:: Blocco di testo ::

Arriva alle Tavole Accademiche lo chef comasco Paolo Lopriore, classe 1973, con un impressionante curriculum che lo vede tra gli allievi prediletti di Gualtiero Marchesi, per passare nelle blasonate cucine francesi di Ledoyen e quindi Troisgros e diventare chef reputato e stellato dal 2002 al 2012 al Canto della Certosa di Maggiano, Siena.
Anticonformista e fedele a se stesso e alla sua volontà di sperimentare, Lopriore ha proseguito poi con consulenze a Como e a Milano, per approdare infine ad un suo progetto personale nella nativa Appiano Gentile (Como): Il Portico, che aprirà i battenti a maggio.

:::

● Lavoro richiesto
Prosegui il testo sullo chef Paolo Lopriore a partire dalla sua ultima frase. Il materiale non ha alcun ruolo in questo lavoro.

:: Materiale fornito ::

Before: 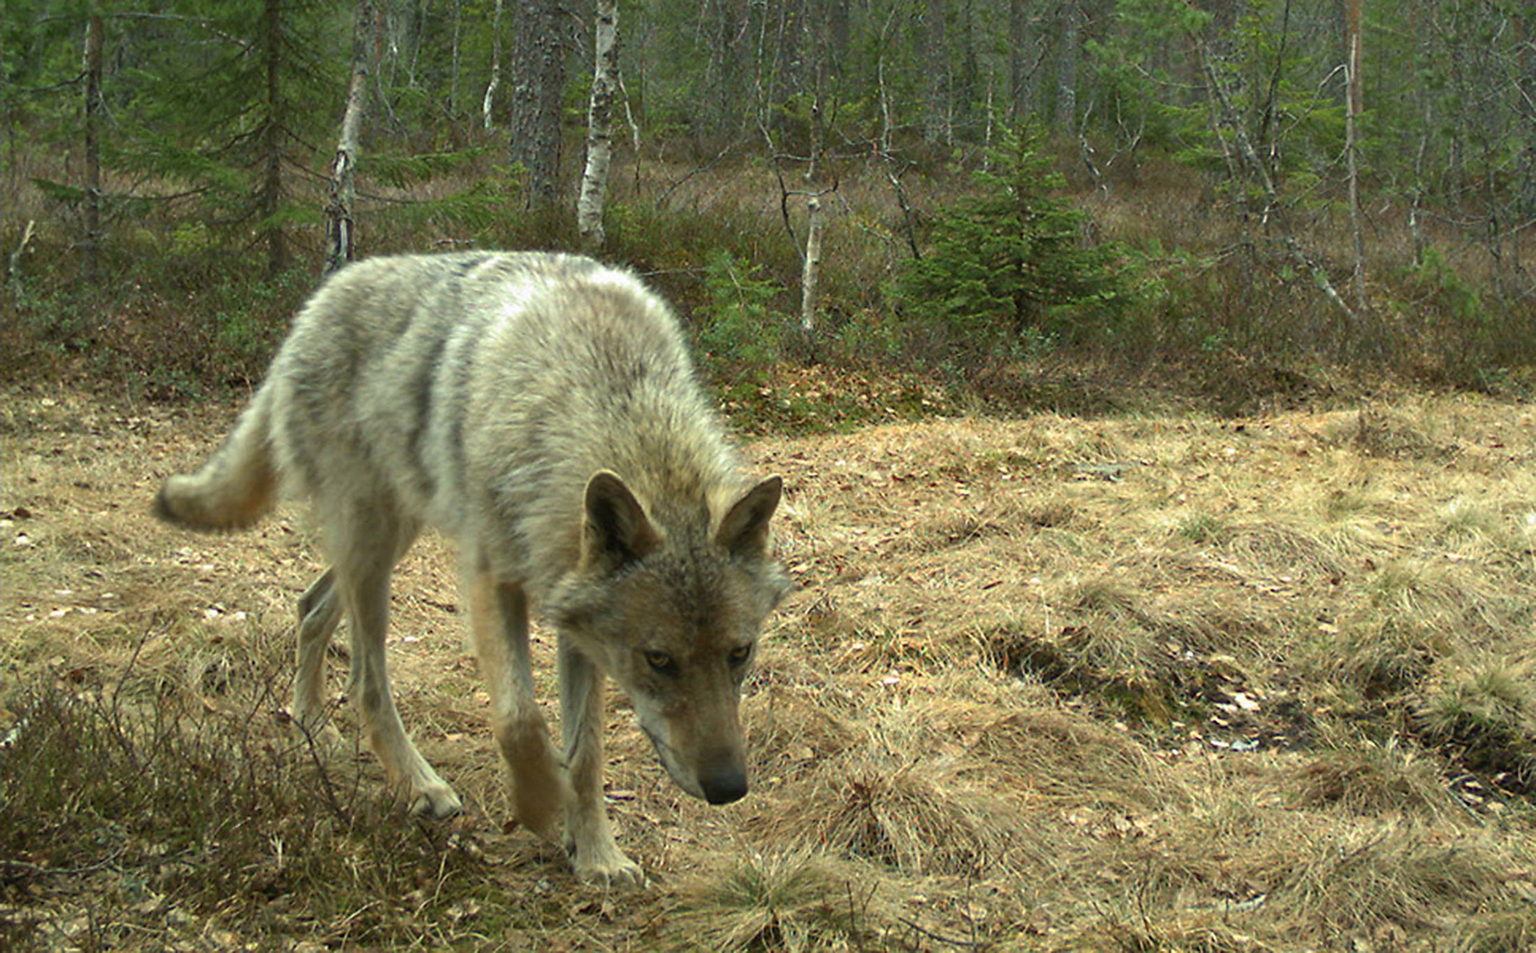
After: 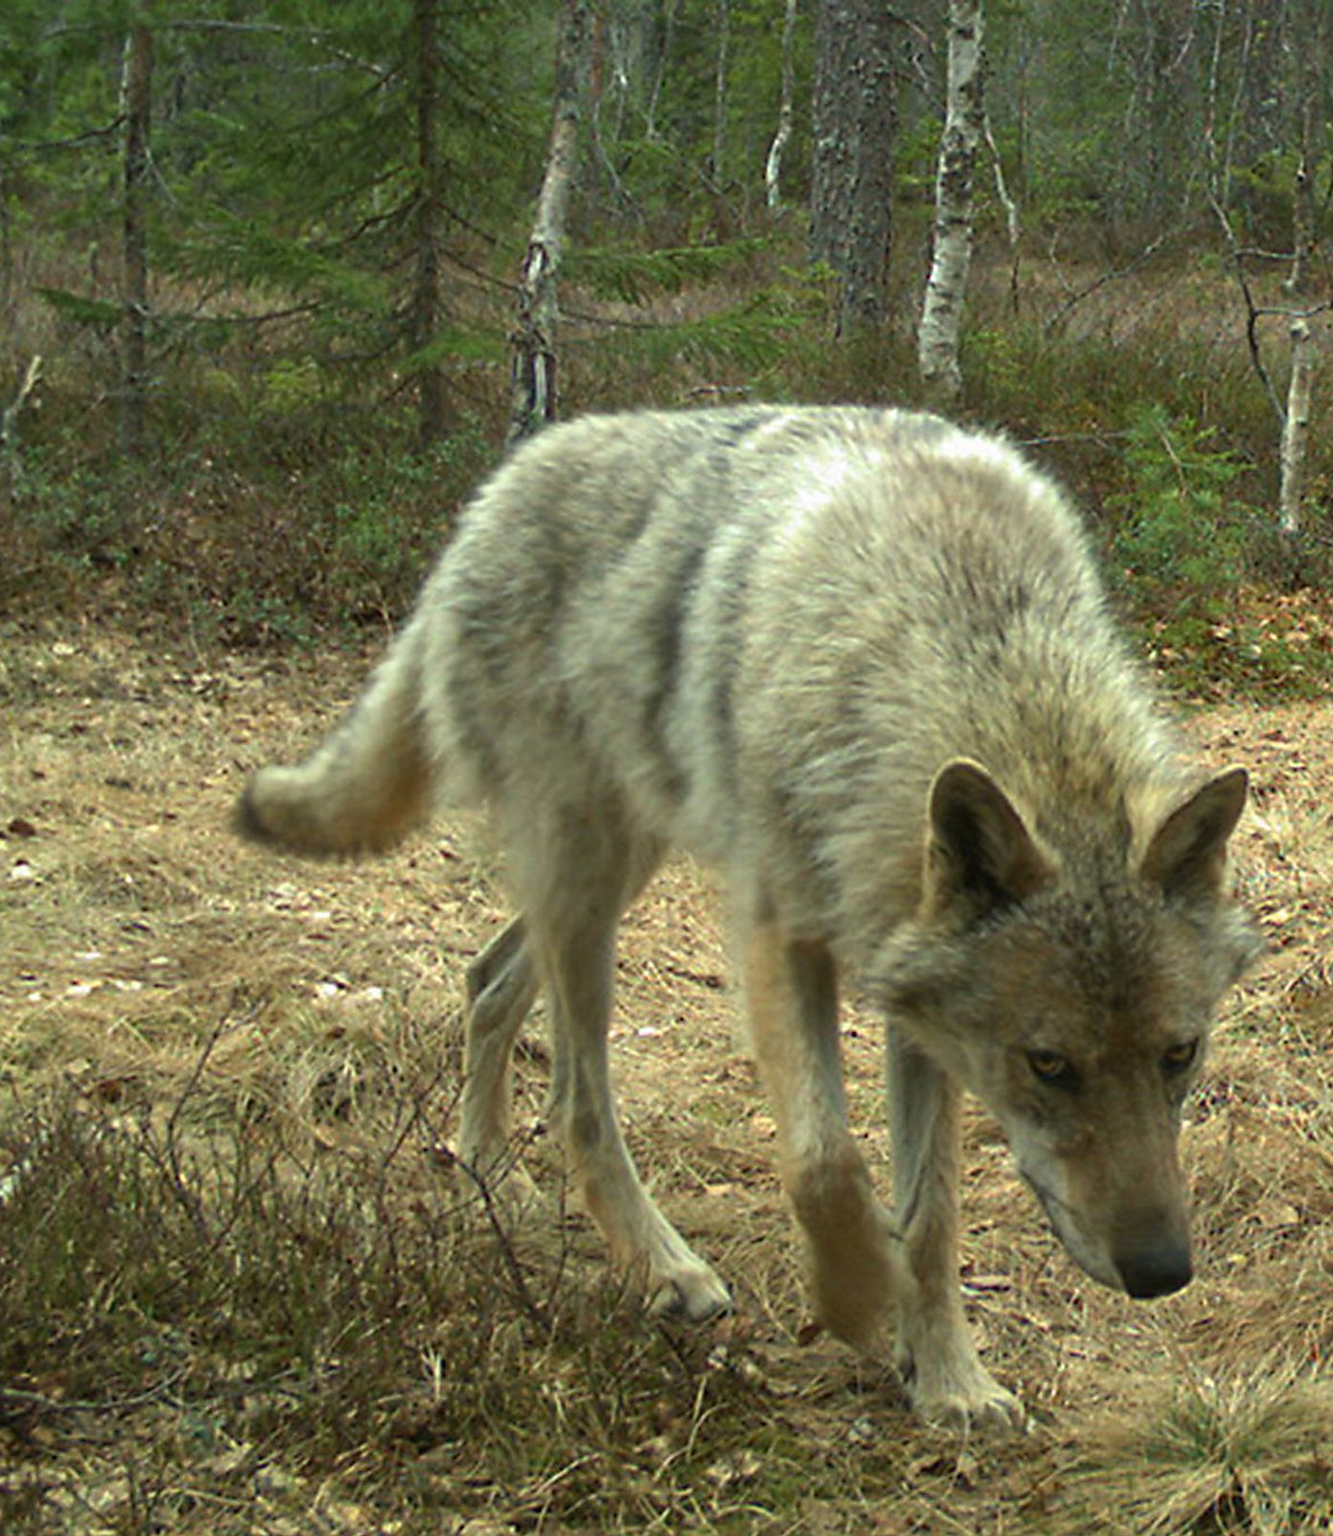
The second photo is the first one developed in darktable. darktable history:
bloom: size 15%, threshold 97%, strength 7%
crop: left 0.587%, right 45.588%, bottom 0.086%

:::

● Risultato del compito
La sua personale rivoluzione è quella di voler proporre una tavola conviviale animata da una figura nuova, un cameriere speciale e preparato che sia il prolungamento della mano e della testa dello chef in sala, illustrando e spiegando i piatti al cliente. Ha infatti dichiarato Lopriore in una intervista rilasciata a Identità Golose:
“Vedo ad esempio i ragazzi di Pollenzo: leggono e sono informati. Colti. (…) in grado di spiegare a un cliente non solo il piatto, la sua genesi, il pensiero dello chef, ma anche il territorio, la sua cultura, magari quella chiesetta romanica o barocca che sta a fianco del locale”.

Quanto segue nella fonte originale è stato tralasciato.